What is needed: Only an exact copy of the listing below will do.

*** Begin section ***

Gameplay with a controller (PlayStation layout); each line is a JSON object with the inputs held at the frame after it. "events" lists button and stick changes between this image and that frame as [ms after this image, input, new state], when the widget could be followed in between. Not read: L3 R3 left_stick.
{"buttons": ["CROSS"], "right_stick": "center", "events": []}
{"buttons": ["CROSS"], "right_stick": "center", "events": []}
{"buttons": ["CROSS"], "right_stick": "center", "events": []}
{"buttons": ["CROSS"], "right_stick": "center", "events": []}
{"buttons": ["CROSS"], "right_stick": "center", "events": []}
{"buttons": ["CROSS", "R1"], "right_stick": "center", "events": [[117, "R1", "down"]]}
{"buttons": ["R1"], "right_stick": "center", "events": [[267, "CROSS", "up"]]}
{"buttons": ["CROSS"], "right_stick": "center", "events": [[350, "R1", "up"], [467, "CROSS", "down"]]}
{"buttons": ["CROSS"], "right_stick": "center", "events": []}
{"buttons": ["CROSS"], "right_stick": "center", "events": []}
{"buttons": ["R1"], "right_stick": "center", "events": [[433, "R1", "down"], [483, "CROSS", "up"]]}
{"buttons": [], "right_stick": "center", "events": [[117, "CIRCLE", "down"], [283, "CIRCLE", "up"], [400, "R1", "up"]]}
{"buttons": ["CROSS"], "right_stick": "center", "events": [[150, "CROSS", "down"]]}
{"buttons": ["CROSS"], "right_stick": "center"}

*** End section ***

Result below:
Gameplay with a controller (PlayStation layout); each line is a JSON object with the inputs held at the frame after it. "events" lists button and stick changes between this image and that frame as [ms after this image, input, new state], when the widget could be followed in between. Not read: L3 R3 left_stick.
{"buttons": ["CROSS"], "right_stick": "center", "events": []}
{"buttons": ["CROSS"], "right_stick": "center", "events": []}
{"buttons": ["CROSS"], "right_stick": "center", "events": []}
{"buttons": ["CROSS"], "right_stick": "center", "events": []}
{"buttons": ["CROSS"], "right_stick": "center", "events": []}
{"buttons": ["CROSS", "R1"], "right_stick": "center", "events": [[117, "R1", "down"]]}
{"buttons": ["R1"], "right_stick": "center", "events": [[267, "CROSS", "up"]]}
{"buttons": ["CROSS"], "right_stick": "center", "events": [[350, "R1", "up"], [467, "CROSS", "down"]]}
{"buttons": ["CROSS"], "right_stick": "center", "events": []}
{"buttons": ["CROSS"], "right_stick": "center", "events": []}
{"buttons": ["R1"], "right_stick": "center", "events": [[433, "R1", "down"], [483, "CROSS", "up"]]}
{"buttons": [], "right_stick": "center", "events": [[117, "CIRCLE", "down"], [283, "CIRCLE", "up"], [400, "R1", "up"]]}
{"buttons": ["CROSS"], "right_stick": "center", "events": [[150, "CROSS", "down"]]}
{"buttons": ["CROSS"], "right_stick": "center"}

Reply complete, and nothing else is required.